Trained as a wireless air gunner (WAG), Bennett had a very important duty while on board military aircrafts. First and foremost a wireless operator, charged with the responsibility of keeping communication with the ground and relaying messages to the pilot and navigator, Bennett was also considered a back up gunner, should one be killed or injured.

Bennett says that although this was his title, he never actually became a gunner, maybe for the better, he muses.

"I couldn't hit the side of a barn if I was inside it," he says.

Before he could work aboard an aircraft, Bennett had to go through a series of training sessions. After six to eight months in Madley, Herefordshire, Bennett had completed basic wireless operator training. He then went to work at a maintenance unit in Chester, located in the Northwest of England, for another six to eight months. Here, he worked on wiring gliders.

Shortly after, he went to Half-penny, a little town in the midlands of England, for training in the Advanced Flying Unit (AFU). Here he was tested on his competency to properly run a radio and to communicate with the base. This was to determine if he was skilled enough to merit continuing on with training.

Bennett then went on to the Operational Training Unit (OTU) in Bramcote, where he completed his training and became part of a crew.

Bennett was then sent to a coastal command squadron. However, he says that his group were the odd men out. At that time the English military were turning to four engine planes as their main source of air fighters. Bennett and his group were not trained to fly B-24's, only twin engine planes.

Because of this discrepancy, Bennett and the others were sent to southern England where they would utilize the skills they already had. Bennett became part of a crew that flew the Wellington twin engine bombers to Morocco, as the RAF was phasing them out. For about a year this is what Bennett did. They would fly to Morocco, leave the plane there, then hitch a ride back via American bombers, civilian aircraft, or planes coming out of Gibraltar. Of course, they always had to be sure to bypass France, as it was occupied by enemy forces at the time.

In Sept. of 1944, Bennett was sent to the 511 squadron, in the transport sector. With this squadron, Bennett flew cargo and military personnel to India. The British military was building up their resources in India to prepare for a war with Japan. They would stop in Libya, Cairo, and Karachi, India. After this stop, they would then go to Calcutta or Sri Lanka. At each stop Bennett and his crew would rest for 24 hours while their plane went on. The next day, they would get on another plane that had come in and continue the pattern. Bennett flew this series of flights until Oct. 1946.

It was this part of the RAF that Bennett seemed to particularly enjoy.

"You got to see the world for nothing and they paid you for it."

After Japan surrendered, the 511 squadron extended their flight pattern to include Singapore. Coming into the area one month after Japan surrendered, Bennett said that they saw some pretty horrific things.

"The people we brought back were pretty rough," says Bennett. " They had all been prisoners of war for three or four years."

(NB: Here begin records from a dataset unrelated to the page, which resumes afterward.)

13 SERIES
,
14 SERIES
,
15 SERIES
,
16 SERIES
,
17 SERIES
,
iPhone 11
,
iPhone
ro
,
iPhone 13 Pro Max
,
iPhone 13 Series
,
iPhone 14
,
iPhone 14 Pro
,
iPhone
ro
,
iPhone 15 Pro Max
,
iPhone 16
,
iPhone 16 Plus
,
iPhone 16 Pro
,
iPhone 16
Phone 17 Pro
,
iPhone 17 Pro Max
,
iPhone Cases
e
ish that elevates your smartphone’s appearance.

One incident in his military career sticks out vividly in Bennett's mind. He was in a plane taking off out of an airport in Malta (a colonial island in the Mediterranean Sea) when one of the engines caught on fire.

"That was a scary few minutes," says Bennett.

The pilot had to keep ascending because they could not risk coming back down with a full fuel tank and an engine on fire. Bennett and the crew circled the runway for two hours before coming back down.

For the last six months that he was in the military, Bennett worked in the maintenance core in Dumfries, Scotland. In March of 1947 Bennett left the military with the title of a Flying Officer.

He says that he regrets leaving the military as it was the best time of his life. After getting out, Bennett worked for an oil company unloading tankers in the River Thames, in London. During the Christmas of 1951, Bennett became ill with T.B, and was in the hospital until Aug. of 1954.

Shortly after, the recovering young man came to Canada to visit his sister for six months.

"Six months turned into 50 years and I have enjoyed every moment of it," says Bennett.